(7 of 10)
No! It doesn't matter. It's soft. She just wants to move the rubble and lie on the...
the corpse
...the softness, just to get some relief, just to get close to something that gives a little. A crack in the concrete above her is stingy with the light, allowing just a glare. Slowly the hours pass, and she sleeps on and off. Now the glare dims. Nightfall.
In her dreams, God is a white man. He is holding his hands out. Not to her, but to his angels. But maybe she's not dreaming; maybe she's just remembering a picture she has seen. She can't tell the difference now. She is so hungry. She fancies macaroni pie from Bake & Things, a Trinidadian restaurant in Brooklyn. Now she dreams of her mother. Her mom is talking to one of Genelle's sisters, but Genelle can't hear them. She sleeps.
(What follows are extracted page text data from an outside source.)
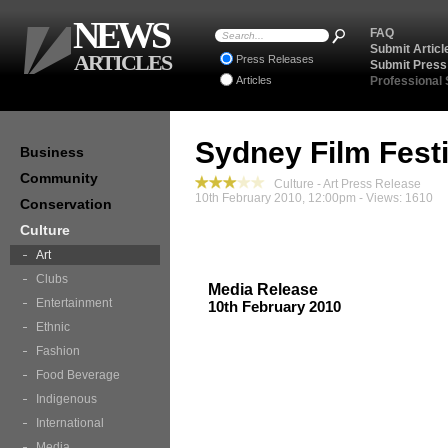
NEWS
FAQ
Submit Articl
ARTICLES
Press Releases
Submit Press
Articles
Professional
Sydney Film Festi
Business
Community
Culture - Art Press Release
10th February 2010, 12:00pm - Views: 1610
Conservation
Culture
Art
Clubs
Media Release
Entertainment
10th February 2010
Ethnic
Fashion
Food Beverage
Indigenous
International
Media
When she wakes, she prays again. She feels a bit better. She will probably be found, she thinks. She prays more, and then she opens her eyes and hears voices. "I'm here!" she screams as loud as she can. "Hey! I'm right here!" A rescue worker responds, "Do you see the light?" She doesn't, so she bangs a chunk of stone against the concrete over her. The rescuers find the noise. When she reaches her left hand out through an opening, one of the workers can grab it. OH GOD, THANK YOU.
The workers have been drawn to her spot in the vast acres of destruction by a fire fighter's uniform. Civilian clothes blend with the rubble, but reflective bands in the uniforms stand out. There is a uniform just below Genelle: the soft man. It takes 20 long minutes, and then she is saved.
Saved, but not restored. Genelle's life hasn't returned to anything approaching normality. She hasn't resumed her duties at the Port Authority--and she won't, she says. She wants to become a social worker or pursue some other helping vocation. Returning to the Port Authority would remind her too much of everything that happened, everyone who was lost. Rosa Gonzalez and Susan Miszkowicz are dead. So are all the others in the group who took the stairs with her--except Pasquale Buzzelli. He was knocked unconscious in the collapse and awoke hours later stranded atop a 15-ft.-high mass of twisted metal and concrete. He was rescued around 3 p.m.; he had suffered a fractured bone in his foot and other injuries. As for Genelle, she has two foot-long scars, one on each side of her right calf, which doctors virtually rebuilt in four surgeries.
Though she has recovered from her leg and other injuries, Genelle spends most of her days at the Cypress Hills apartment, where she reads the Bible and watches the big-screen TV. She, Roger and Roger's son Kadeem live mostly on the salary Roger makes as a pressman for a direct-mail firm. Genelle has received some financial aid--rent from the Red Cross, lost wages from Safe Horizon, the victim-assistance group--but she doesn't plan to go for big bucks with a lawsuit. She met with a lawyer, but in the end she decided to apply for the victims' compensation fund. "I'm a Christian now," she explains. "I don't think it's really anybody's fault."